Não, eu não me considero uma pessoa pobre. Pobreza pra mim, eu acho que é
aquela pessoa que não tem Deus no seu coração, porque quando nós temos Deus
conosco, nós temos tudo, enfrentamos qualquer dificuldade nessa vida, sem ele
nada (MARIA, 33 anos, solteira, manicure, com ensino médio completo, residente
no bairro Jereissati II).
Eu sou rica pela graça de Deus.
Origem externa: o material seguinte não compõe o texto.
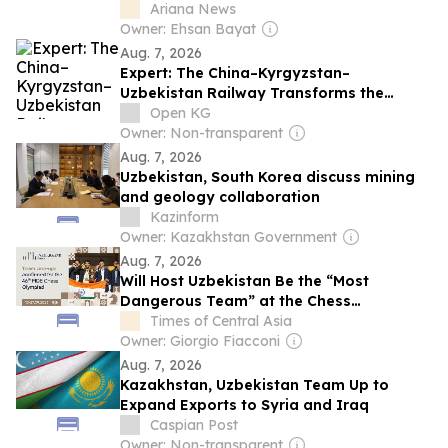
Ariana News
Owner: Ehsan Bayat
Aug. 7, 2026
Expert: The China–Kyrgyzstan–
Uzbekistan Railway Transforms the
Economic Map of the Continent
Open KG
Owner: Non-transparent
Aug. 7, 2026
Uzbekistan, South Korea discuss mining
and geology collaboration
Kazinform
Owner: Kazakhstan Government
Aug. 7, 2026
Will Host Uzbekistan Be the “Most
Dangerous Team” at the Chess
Olympiad?
Times of Central Asia
Owner: Giorgio Fiacconi
Aug. 7, 2026
Kazakhstan, Uzbekistan Team Up to
Expand Exports to Syria and Iraq
Caspian Post
Owner: Non-transparent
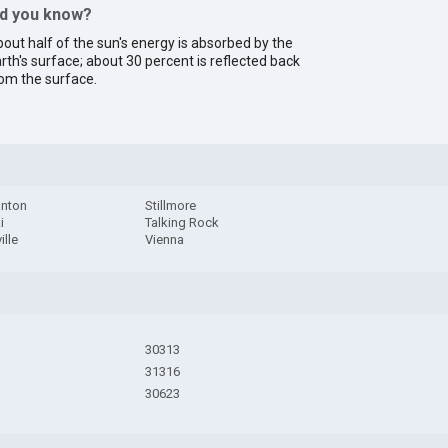
id you know?
out half of the sun's energy is absorbed by the
rth's surface; about 30 percent is reflected back
om the surface.
nton
Stillmore
i
Talking Rock
ille
Vienna
30313
31316
30623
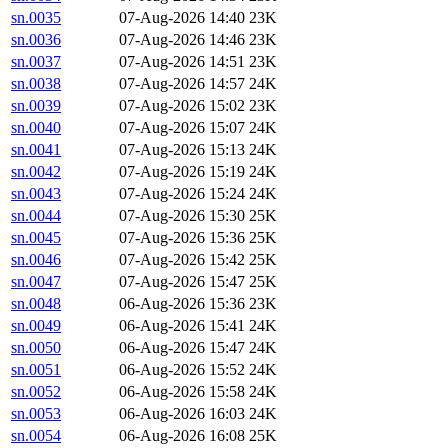
sn.0035
07-Aug-2026 14:40
23K
sn.0036
07-Aug-2026 14:46
23K
sn.0037
07-Aug-2026 14:51
23K
sn.0038
07-Aug-2026 14:57
24K
sn.0039
07-Aug-2026 15:02
23K
sn.0040
07-Aug-2026 15:07
24K
sn.0041
07-Aug-2026 15:13
24K
sn.0042
07-Aug-2026 15:19
24K
sn.0043
07-Aug-2026 15:24
24K
sn.0044
07-Aug-2026 15:30
25K
sn.0045
07-Aug-2026 15:36
25K
sn.0046
07-Aug-2026 15:42
25K
sn.0047
07-Aug-2026 15:47
25K
sn.0048
06-Aug-2026 15:36
23K
sn.0049
06-Aug-2026 15:41
24K
sn.0050
06-Aug-2026 15:47
24K
sn.0051
06-Aug-2026 15:52
24K
sn.0052
06-Aug-2026 15:58
24K
sn.0053
06-Aug-2026 16:03
24K
sn.0054
06-Aug-2026 16:08
25K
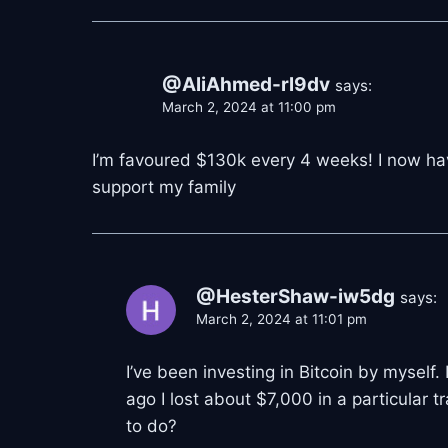
@AliAhmed-rl9dv
says:
March 2, 2024 at 11:00 pm
I’m favoured $130k every 4 weeks! I now ha
support my family
@HesterShaw-iw5dg
says:
March 2, 2024 at 11:01 pm
I’ve been investing in Bitcoin by myself.
ago I lost about $7,000 in a particular 
to do?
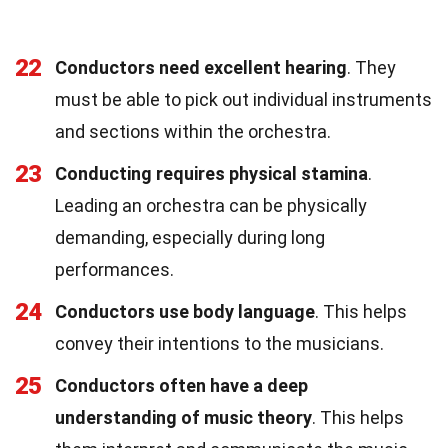
22
Conductors need excellent hearing
. They
must be able to pick out individual instruments
and sections within the orchestra.
23
Conducting requires physical stamina
.
Leading an orchestra can be physically
demanding, especially during long
performances.
24
Conductors use body language
. This helps
convey their intentions to the musicians.
25
Conductors often have a deep
understanding of music theory
. This helps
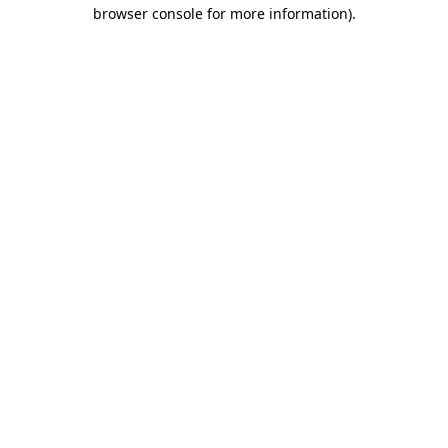
browser console for more information).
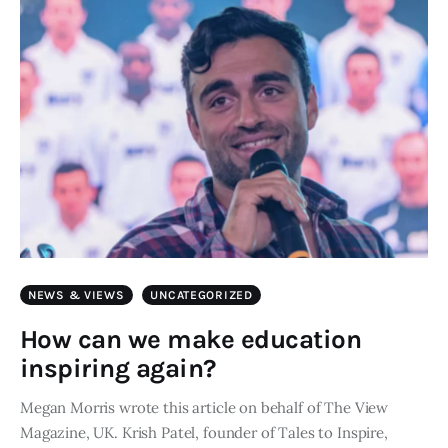
NEWS & VIEWS
UNCATEGORIZED
How can we make education
inspiring again?
Megan Morris wrote this article on behalf of The View
Magazine, UK. Krish Patel, founder of Tales to Inspire,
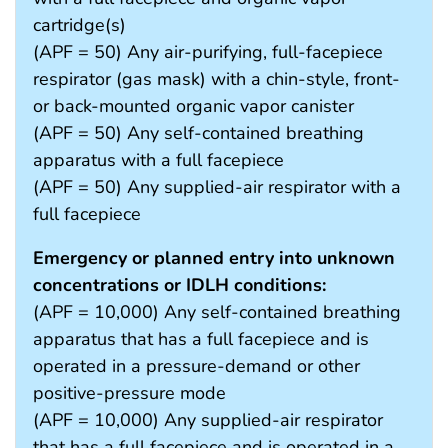
cartridge(s)
(APF = 50) Any air-purifying, full-facepiece
respirator (gas mask) with a chin-style, front-
or back-mounted organic vapor canister
(APF = 50) Any self-contained breathing
apparatus with a full facepiece
(APF = 50) Any supplied-air respirator with a
full facepiece
Emergency or planned entry into unknown
concentrations or IDLH conditions:
(APF = 10,000) Any self-contained breathing
apparatus that has a full facepiece and is
operated in a pressure-demand or other
positive-pressure mode
(APF = 10,000) Any supplied-air respirator
that has a full facepiece and is operated in a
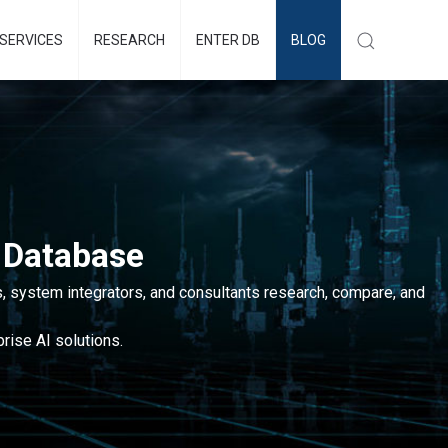
SERVICES
RESEARCH
ENTER DB
BLOG
 Database
, system integrators, and consultants research, compare, and
rise AI solutions.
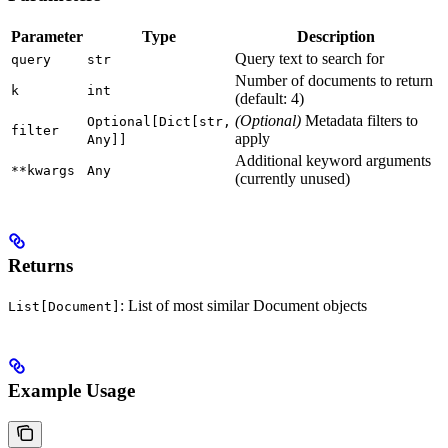
Parameter
Type
Description
Query text to search for
query
str
Number of documents to return
k
int
(default: 4)
(Optional)
Metadata filters to
Optional[Dict[str,
filter
apply
Any]]
Additional keyword arguments
**kwargs
Any
(currently unused)
Returns
: List of most similar Document objects
List[Document]
Example Usage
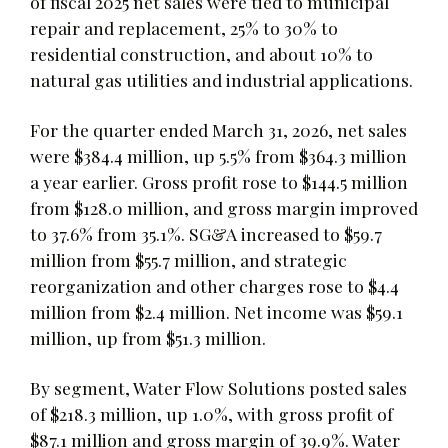
of fiscal 2025 net sales were tied to municipal
repair and replacement, 25% to 30% to
residential construction, and about 10% to
natural gas utilities and industrial applications.
For the quarter ended March 31, 2026, net sales
were $384.4 million, up 5.5% from $364.3 million
a year earlier. Gross profit rose to $144.5 million
from $128.0 million, and gross margin improved
to 37.6% from 35.1%. SG&A increased to $59.7
million from $55.7 million, and strategic
reorganization and other charges rose to $4.4
million from $2.4 million. Net income was $59.1
million, up from $51.3 million.
By segment, Water Flow Solutions posted sales
of $218.3 million, up 1.0%, with gross profit of
$87.1 million and gross margin of 39.9%. Water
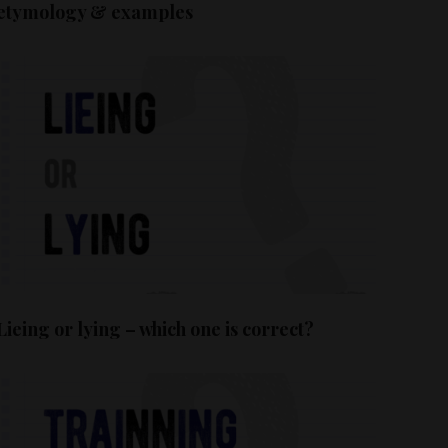
etymology & examples
Lieing or lying – which one is correct?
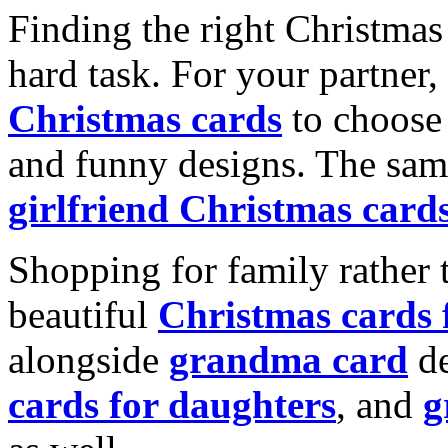
Finding the right Christmas 
hard task. For your partner
Christmas cards
to choose 
and funny designs. The same
girlfriend Christmas card
Shopping for family rather 
beautiful
Christmas cards
alongside
grandma card
de
cards for daughters
, and
g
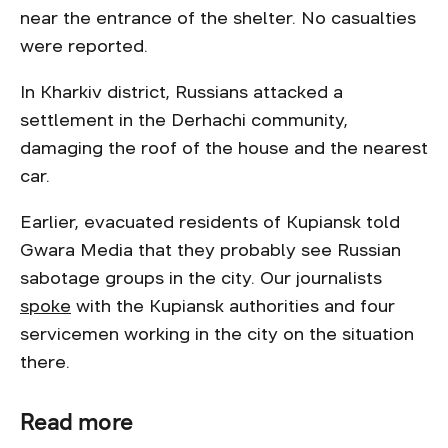
near the entrance of the shelter. No casualties
were reported.
In Kharkiv district, Russians attacked a
settlement in the Derhachi community,
damaging the roof of the house and the nearest
car.
Earlier, evacuated residents of Kupiansk told
Gwara Media that they probably see Russian
sabotage groups in the city. Our journalists
spoke
with the Kupiansk authorities and four
servicemen working in the city on the situation
there.
Read more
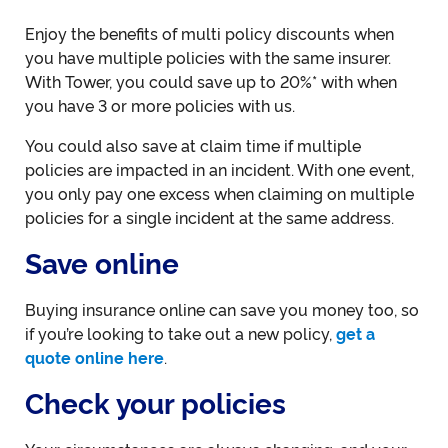
Enjoy the benefits of multi policy discounts when
you have multiple policies with the same insurer.
With Tower, you could save up to 20%* with when
you have 3 or more policies with us.
You could also save at claim time if multiple
policies are impacted in an incident. With one event,
you only pay one excess when claiming on multiple
policies for a single incident at the same address.
Save online
Buying insurance online can save you money too, so
if you’re looking to take out a new policy,
get a
quote online here
.
Check your policies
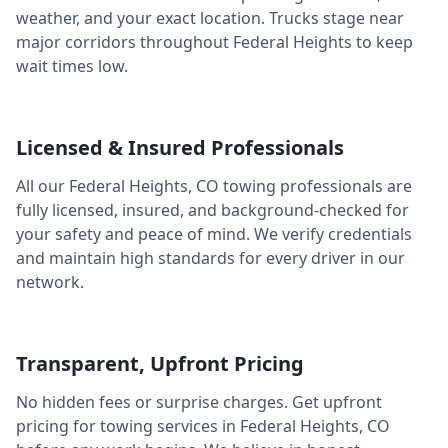
weather, and your exact location. Trucks stage near
major corridors throughout
Federal Heights
to keep
wait times low.
Licensed & Insured Professionals
All our
Federal Heights
,
CO
towing professionals are
fully licensed, insured, and background-checked for
your safety and peace of mind. We verify credentials
and maintain high standards for every driver in our
network.
Transparent, Upfront Pricing
No hidden fees or surprise charges. Get upfront
pricing for towing services in
Federal Heights
,
CO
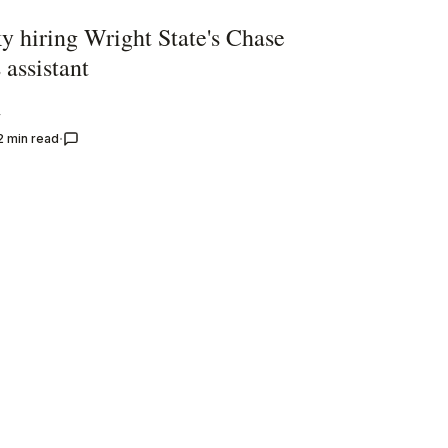
y hiring Wright State's Chase
 assistant
y
2 min read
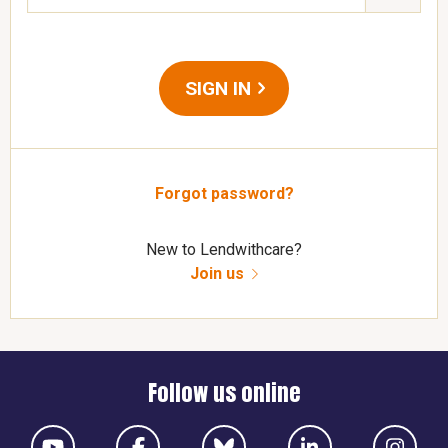
SIGN IN
Forgot password?
New to Lendwithcare?
Join us
Follow us online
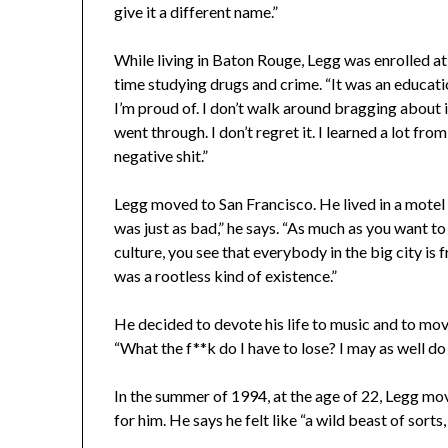
give it a different name.”
While living in Baton Rouge, Legg was enrolled at
time studying drugs and crime. “It was an education
I’m proud of. I don’t walk around bragging about it
went through. I don’t regret it. I learned a lot from
negative shit.”
Legg moved to San Francisco. He lived in a mote
was just as bad,” he says. “As much as you want to
culture, you see that everybody in the big city is
was a rootless kind of existence.”
He decided to devote his life to music and to move
“What the f**k do I have to lose? I may as well do
In the summer of 1994, at the age of 22, Legg m
for him. He says he felt like “a wild beast of sort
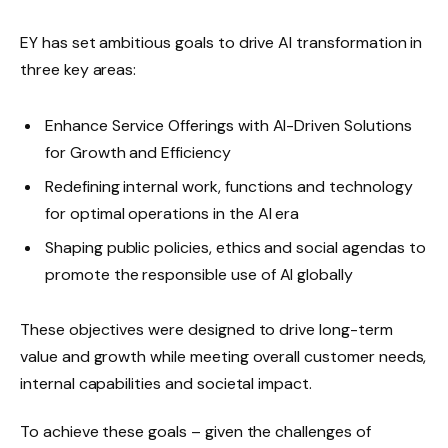
EY has set ambitious goals to drive AI transformation in
three key areas:
Enhance Service Offerings with AI-Driven Solutions
for Growth and Efficiency
Redefining internal work, functions and technology
for optimal operations in the AI ​​era
Shaping public policies, ethics and social agendas to
promote the responsible use of AI globally
These objectives were designed to drive long-term
value and growth while meeting overall customer needs,
internal capabilities and societal impact.
To achieve these goals – given the challenges of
Não tenho tudo que amo, mas amo tudo que tenho
meus filhos eu amo meus filhos e pra mim eu tenho tudo, na medida do possível
sim, eu acredito que eu seja da classe baixa, mas um dia quem sabe, é a vontade de
Deus, né, fazer o que?(O que é pobreza pra ti?) é muito humilhante, é sofredor, é
triste uma pessoa que é pobre, mais do que eu é triste, porque eu sou pobre, mas eu
nunca deixo de dá a mão pro pobre que ta no chão ou na sarjeta, eu sempre ajudo,
já levei tiros de língua que eu não gosto não, se eu tivesse dinheiro era pra ajudar
tudo quanto era de pobre (..) pobre não quis ser nada, o resultado foi isso, outros
porque as mães não tinham condições de botarem na escola, as vezes a distância,
falta de dinheiro, isso a pessoa não ter o que comer, passar dias de fome e não ter
quem dê, que tem muita gente pobre, porque você sabe que tem muita gente aí que
sofre porque quer, porque quando a cabeça não pensa o corpo padece, mas outros é
porque realmente são pobres mesmo, já nasceram com aquela sina e esses são os
mais humilhantes, são humilhados e não humilhantes, eu acho que eles são muito
humilhados ( MARIA DE LOURDES, 40 anos, cursando a 7ª série do ensino
fundamental, separada, autônoma, residente no Coqueiral).
Esses discursos remetem-se à associação entre pobreza e indignidade,
acompanhada por fortes sentimentos morais. Tal associação é tratada por Schwartzman
(2004:14) a partir de duas versões. A primeira sob um teor mais economicista, em que a
causa principal da pobreza, na visão de Thomas Malthus, era o desequilíbrio entre o
crescimento populacional e a produção dos alimentos, sendo necessário “educar” esse
contingente por meio do controle da natalidade. A outra visão foi apresentada pelo
protestantismo, “que via na riqueza material um sinal do reconhecimento, por Deus, das
virtudes das pessoas, e na pobreza uma clara marca de sua condenação”.